Tool For School: 7 Modules, One Platform
We started with dismissal. Here's how we expanded to a complete K-12 operational platform — and why the modular approach is the only one that actually works for schools.
Alex Stanin
CEO, Tool For School
When we launched the MVP of Tool For School, we had one module: dismissal. That was intentional. Dismissal is the problem every school administrator recognizes immediately — the most visible daily crisis, the one that generates the most parent complaints, the one that creates the most operational chaos in the shortest time window.
Starting with one clear problem let us build the core platform right: real-time data sync from SIS, a mobile-first parent app, a simple teacher interface, and a staff dashboard that actually works during the controlled chaos of 2:45pm. Everything else we've built since then runs on that foundation.
Why Modules, Not Features
The school operations space is littered with platforms that tried to do everything at once. They built 30 features into a single product and created something that was mediocre at all 30. Schools ended up paying for capabilities they didn't use and struggling with interfaces that were too complicated for daily operational use.
We made a deliberate choice to build modules: discrete, deployable capabilities that schools can add as they need them. A school that only needs dismissal pays for dismissal. A school that needs dismissal plus hallway management adds that module. A district that wants the complete operational stack deploys all seven.
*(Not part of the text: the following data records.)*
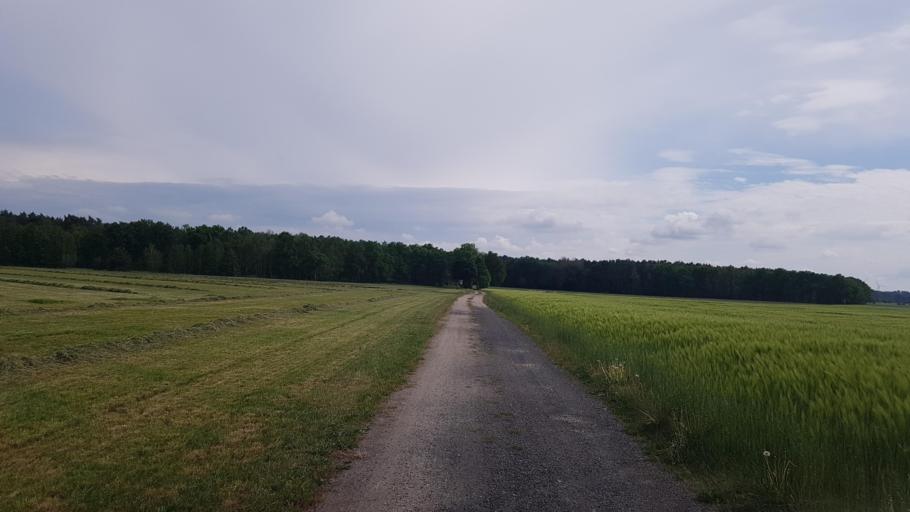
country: DE
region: Brandenburg
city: Sallgast
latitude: 51.6001
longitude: 13.8659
Modules share the same data infrastructure — one roster, one parent app, one admin dashboard — but they're independently deployable and independently priced.
The 7 Modules
1. Dismissal Automation
The original module. Parent-initiated pickup requests, real-time teacher notifications, automatic custody screening, and a complete audit trail of every release. This is the wedge — the module most schools start with, and the one that demonstrates immediate, measurable ROI.
2. Custody Management
Automatic enforcement of custody orders synced from your SIS. Staff no longer make custody decisions from memory or a paper binder. The system checks every pickup request against current custody rules and flags exceptions for human review before they become incidents.
3. Messaging
Targeted, logged parent communication with delivery confirmation. Not another mass email platform — a communication layer built around student and family groups, with message delivery confirmation and a searchable history. Critical for custody disputes, safety incidents, and anything where "I sent an email" isn't a sufficient compliance record.
4. Hallways
Digital hall passes with automatic time tracking and pattern intelligence. Teachers issue passes with one tap. The system tracks time-in-hallway, surfaces students who are overdue, and generates usage reports that show which students are in the hallway most often and when.
5. Calendar & Events
Unified school scheduling with automatic parent and staff notifications. Early release days, schedule changes, event signups — managed from one place and automatically communicated to the right people.
6. Building Access
Digital visitor check-in with sex offender screening, automatic staff notifications, and a complete visitor log. Replaces paper sign-in sheets with a system that actually provides security value.
7. Attendance (Coming Soon)
A real-time attendance execution layer that sits on top of your SIS attendance data. When attendance is marked, parents are notified automatically. When a student is unaccounted for, the right people know immediately.
What's Coming
We're actively building two additional modules for 2026: after-school activities management and a student wellness check-in system. Both follow the same design principles: mobile-first, SIS-integrated, simple enough for daily use under pressure.
The platform isn't done. But the foundation is solid, the early results are real, and the direction is clear. K-12 schools need an operational layer that runs the school day — not a bigger SIS, not another single-purpose app, but a unified platform built for real-time coordination. That's what we're building.